What Every Hotel Purchaser Should Request Before Closing
Every year, hotels in markets across Texas change ownership. Purchasers customarily engage in detailed due diligence prior to the closing date, but unfortunately some buyers fail to secure an important document from the State of Texas and the local city and/or county government that can save them from unknown tax surprises.
State hotel occupancy taxes: The Texas Comptroller’s “Certificate of No Tax Due” serves as verification that the existing owner does not owe the State of Texas any tax revenues. This document assures any prospective buyer that the seller is up to date with all of its taxes owed to the State of Texas. Without securing the Certificate of No Tax Due, a hotel buyer runs the risk of assuming prior-owed taxes of the seller, up to the purchase price of the business.
Texas tax law provides that if a person who is liable for a tax sells a lodging property, the successor to the seller must withhold an amount of the purchase price sufficient to pay the amount of taxes due unless:
- The seller provides a receipt or statement from the Comptroller showing the tax has been paid or that no amount is due; or
- The purchaser requests and receives a Certificate of No Tax Due from the Comptroller
Local hotel occupancy taxes: Similar to the Comptroller’s process, the Texas Tax Code requires cities and counties to issue a “Certificate of No Tax Due.” Hotel purchasers should be sure to request this certificate from the city and county in addition to the certificate issued by the Texas Comptroller.

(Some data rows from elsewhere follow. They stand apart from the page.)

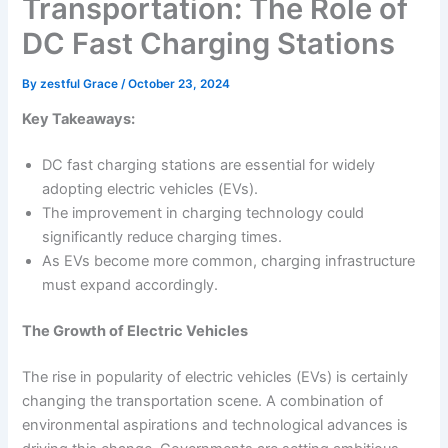
Transportation: The Role of
DC Fast Charging Stations
By
zestful Grace
/
October 23, 2024
Key Takeaways:
DC fast charging stations are essential for widely
adopting electric vehicles (EVs).
The improvement in charging technology could
significantly reduce charging times.
As EVs become more common, charging infrastructure
must expand accordingly.
The Growth of Electric Vehicles
The rise in popularity of electric vehicles (EVs) is certainly
changing the transportation scene. A combination of
environmental aspirations and technological advances is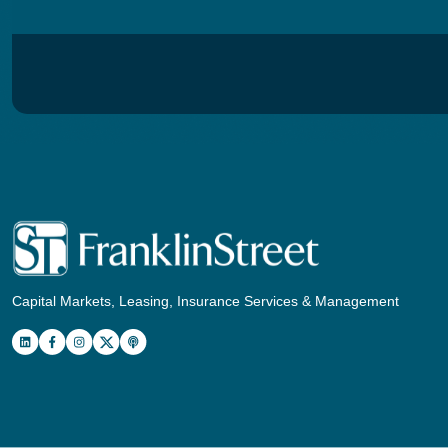
Capital Markets, Leasing, Insurance Services & Management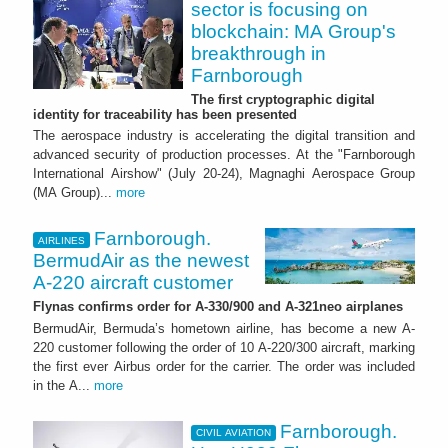
sector is focusing on
blockchain: MA Group's
breakthrough in
Farnborough
The first cryptographic digital
identity for traceability has been presented
The aerospace industry is accelerating the digital transition and
advanced security of production processes. At the "Farnborough
International Airshow" (July 20-24), Magnaghi Aerospace Group
(MA Group)...
more
Farnborough.
AIRLINES
BermudAir as the newest
A-220 aircraft customer
Flynas confirms order for A-330/900 and A-321neo airplanes
BermudAir, Bermuda’s hometown airline, has become a new A-
220 customer following the order of 10 A-220/300 aircraft, marking
the first ever Airbus order for the carrier. The order was included
in the A...
more
Farnborough.
CIVIL AVIATION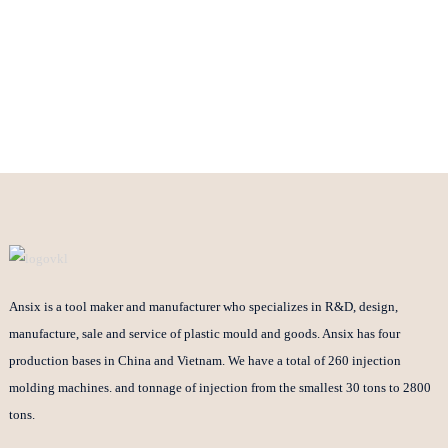
Ansix is a tool maker and manufacturer who specializes in R&D, design,
manufacture, sale and service of plastic mould and goods. Ansix has four
production bases in China and Vietnam. We have a total of 260 injection
molding machines. and tonnage of injection from the smallest 30 tons to 2800
tons.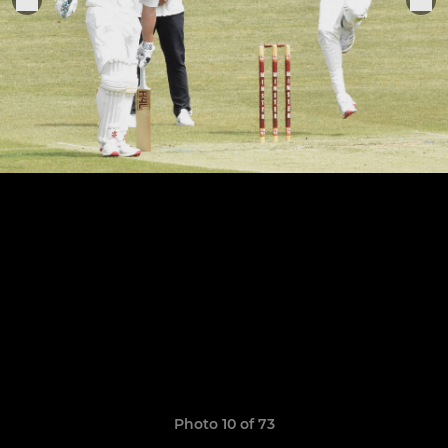
Photo 10 of 73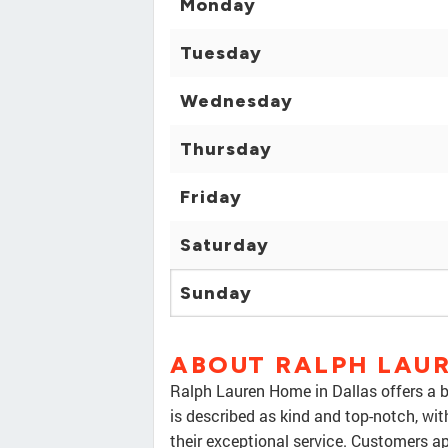
Monday
Tuesday
Wednesday
Thursday
Friday
Saturday
Sunday
ABOUT RALPH LAU
Ralph Lauren Home in Dallas offers a b
is described as kind and top-notch, wit
their exceptional service. Customers a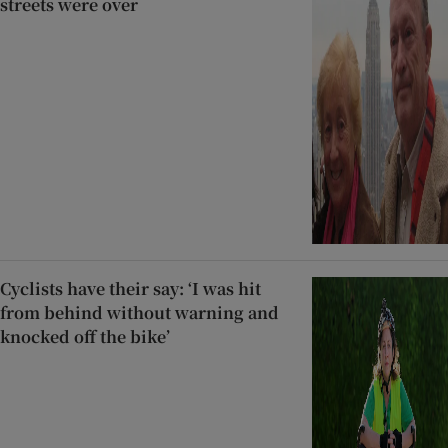
streets were over
Cyclists have their say: ‘I was hit
from behind without warning and
knocked off the bike’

The applicable Texas law on point is found in the Texas Tax Code. That law states the purchaser of a hotel may request that the city or county issue a certificate stating that no tax is due or issue a statement of the amount required to be paid before a certificate may be issued. The city or county shall issue the certificate or statement not later than the 60th day after the date that the person receives the request. If the city or county fails to issue the certificate or statement within the 60 day period, the purchaser is released from the obligation to withhold the purchase price or pay the amount due.
Prospective buyers should obtain these certificates before completing the purchase of a property. Otherwise, an unsuspecting buyer could end up with liability for taxes owed to the State of Texas or the local government by the previous owner. The most common examples of potential tax liabilities in the lodging industry involve sales taxes and hotel occupancy taxes.
Either the purchaser or seller of the lodging property can request the Certificate of No Tax Due. Typically, a request should include the seller’s 11-digit Texas taxpayer number, name of business being sold, requester’s contact information (including name, telephone number, fax number and address), and name of purchaser. There is no charge for the certificate, and one of three results will be sent in writing:
- a Certificate of No Tax Due if the business does not owe any tax;
- a letter explaining why a Certificate of No Tax Due could not be issued; or
- a notification of audit results if there was an audit.
The request must be submitted in writing and can be sent via mail, fax, or email.
If you plan to buy a lodging property in Texas, be sure to contact the Comptroller’s office and the city and county government and request a Certificates of No Tax Due. Failing to do so makes you (the purchaser) liable for any past due hotel occupancy taxes and fees, plus any interest and penalties that are owed by the business.